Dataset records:
----------------

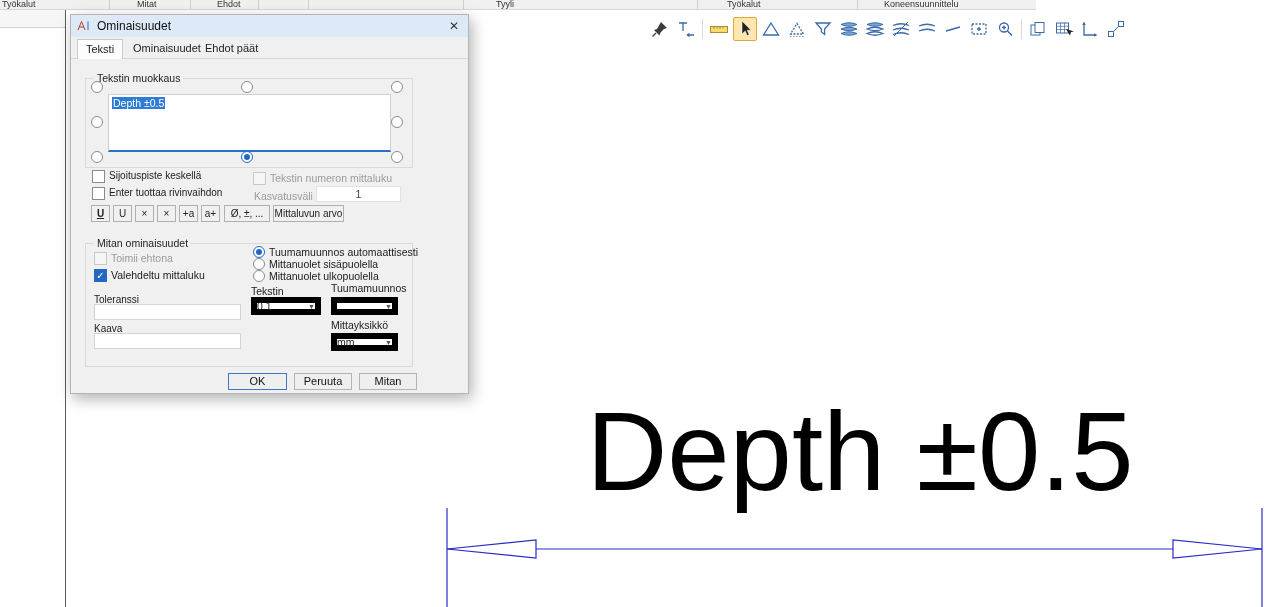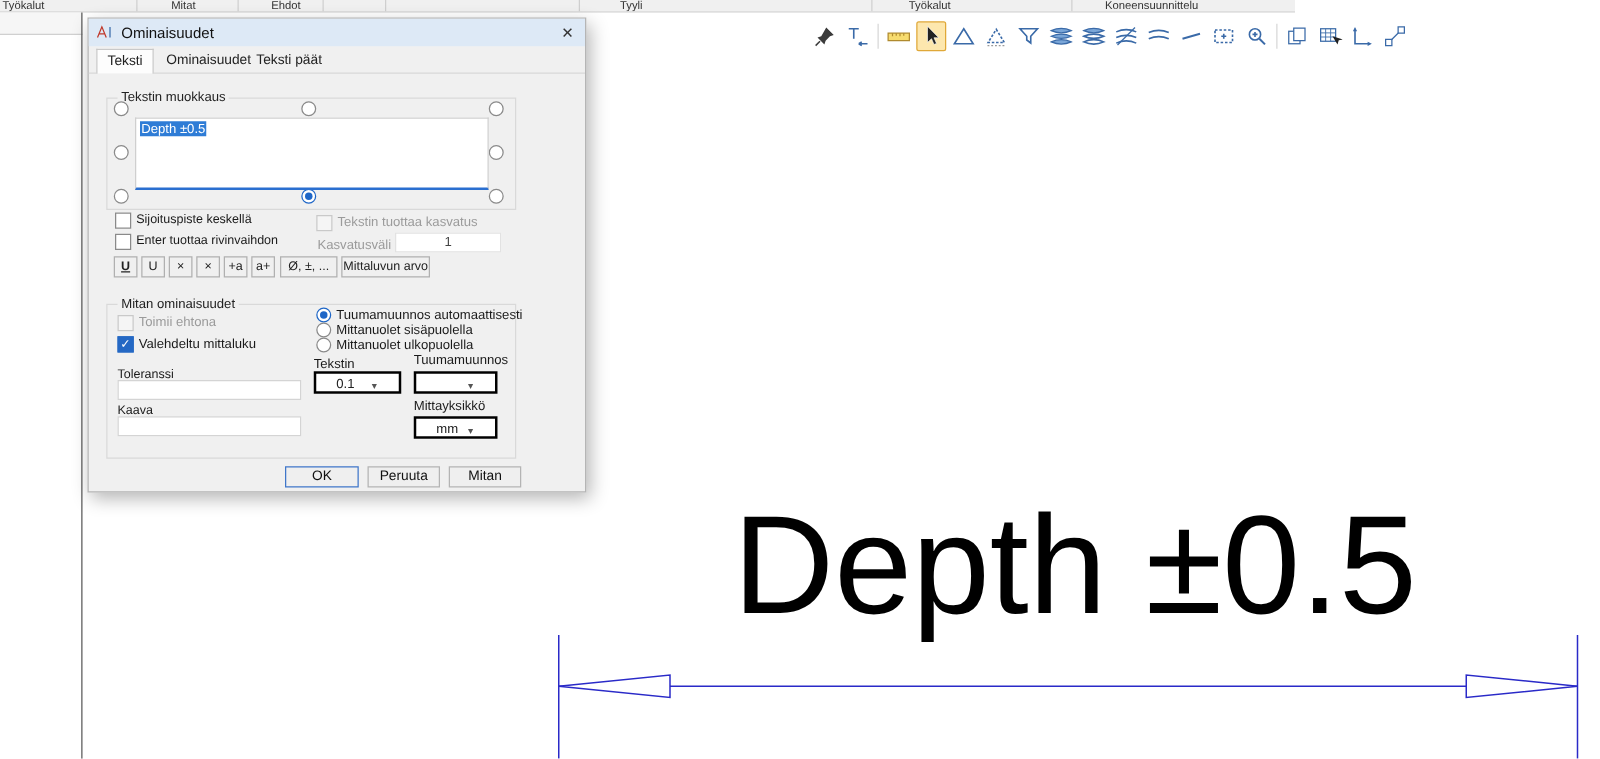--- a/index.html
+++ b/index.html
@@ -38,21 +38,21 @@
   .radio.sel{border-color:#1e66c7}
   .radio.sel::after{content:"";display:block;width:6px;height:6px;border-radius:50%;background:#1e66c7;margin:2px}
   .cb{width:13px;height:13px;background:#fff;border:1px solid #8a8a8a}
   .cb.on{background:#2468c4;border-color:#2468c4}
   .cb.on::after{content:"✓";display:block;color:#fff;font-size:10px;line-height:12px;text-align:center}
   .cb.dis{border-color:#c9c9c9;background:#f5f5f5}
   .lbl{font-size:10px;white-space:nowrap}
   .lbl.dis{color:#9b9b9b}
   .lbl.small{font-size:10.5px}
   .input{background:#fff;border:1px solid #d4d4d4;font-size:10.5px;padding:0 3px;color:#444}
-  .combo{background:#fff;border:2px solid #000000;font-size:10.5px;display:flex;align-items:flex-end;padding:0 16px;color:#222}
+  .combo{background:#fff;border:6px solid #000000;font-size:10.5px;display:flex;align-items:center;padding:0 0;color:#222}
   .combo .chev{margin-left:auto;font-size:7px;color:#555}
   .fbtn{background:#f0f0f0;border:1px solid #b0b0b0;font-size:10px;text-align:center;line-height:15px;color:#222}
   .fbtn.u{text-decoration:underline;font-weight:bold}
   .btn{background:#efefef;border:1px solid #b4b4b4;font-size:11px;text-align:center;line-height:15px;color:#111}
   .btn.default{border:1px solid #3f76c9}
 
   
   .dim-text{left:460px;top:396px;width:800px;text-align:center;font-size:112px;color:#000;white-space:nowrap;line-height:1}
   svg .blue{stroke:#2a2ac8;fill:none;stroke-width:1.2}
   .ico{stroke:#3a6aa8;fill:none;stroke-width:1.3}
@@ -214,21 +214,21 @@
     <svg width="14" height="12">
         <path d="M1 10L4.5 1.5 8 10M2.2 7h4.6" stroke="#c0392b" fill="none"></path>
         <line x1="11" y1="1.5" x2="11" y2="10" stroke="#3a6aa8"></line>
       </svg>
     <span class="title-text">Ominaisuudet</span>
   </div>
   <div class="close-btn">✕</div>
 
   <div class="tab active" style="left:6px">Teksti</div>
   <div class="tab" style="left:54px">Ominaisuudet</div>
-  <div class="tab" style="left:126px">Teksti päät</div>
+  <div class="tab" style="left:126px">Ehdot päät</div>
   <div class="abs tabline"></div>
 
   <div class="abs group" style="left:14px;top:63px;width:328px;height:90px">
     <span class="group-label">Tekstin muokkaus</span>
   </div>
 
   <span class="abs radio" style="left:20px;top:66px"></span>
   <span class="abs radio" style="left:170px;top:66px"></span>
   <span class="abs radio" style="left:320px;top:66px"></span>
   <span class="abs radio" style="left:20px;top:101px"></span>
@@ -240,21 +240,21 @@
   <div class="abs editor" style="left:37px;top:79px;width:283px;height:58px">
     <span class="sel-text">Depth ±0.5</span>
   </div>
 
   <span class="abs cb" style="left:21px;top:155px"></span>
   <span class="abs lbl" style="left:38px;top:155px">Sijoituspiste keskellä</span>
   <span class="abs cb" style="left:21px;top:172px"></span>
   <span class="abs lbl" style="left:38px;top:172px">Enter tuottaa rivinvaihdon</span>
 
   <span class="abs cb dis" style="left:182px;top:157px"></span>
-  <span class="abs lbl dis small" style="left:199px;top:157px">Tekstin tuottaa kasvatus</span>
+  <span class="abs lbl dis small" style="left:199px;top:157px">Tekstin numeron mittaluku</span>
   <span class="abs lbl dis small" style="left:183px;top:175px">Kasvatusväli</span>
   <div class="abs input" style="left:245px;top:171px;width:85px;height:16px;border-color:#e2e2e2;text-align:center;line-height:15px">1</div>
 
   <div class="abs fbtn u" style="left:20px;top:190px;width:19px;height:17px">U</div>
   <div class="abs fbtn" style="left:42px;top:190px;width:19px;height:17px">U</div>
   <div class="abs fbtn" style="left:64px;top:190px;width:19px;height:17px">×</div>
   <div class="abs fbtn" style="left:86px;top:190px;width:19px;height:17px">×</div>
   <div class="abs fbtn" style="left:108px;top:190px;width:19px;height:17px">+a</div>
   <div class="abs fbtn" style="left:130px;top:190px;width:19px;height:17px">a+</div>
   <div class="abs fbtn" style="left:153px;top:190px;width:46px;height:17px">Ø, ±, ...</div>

----------------

Requirement: The lines needed are those in the data above that hold the string "Tekstin"; copy each of them.

Solution:
     <span class="group-label">Tekstin muokkaus</span>
-  <span class="abs lbl dis small" style="left:199px;top:157px">Tekstin tuottaa kasvatus</span>
+  <span class="abs lbl dis small" style="left:199px;top:157px">Tekstin numeron mittaluku</span>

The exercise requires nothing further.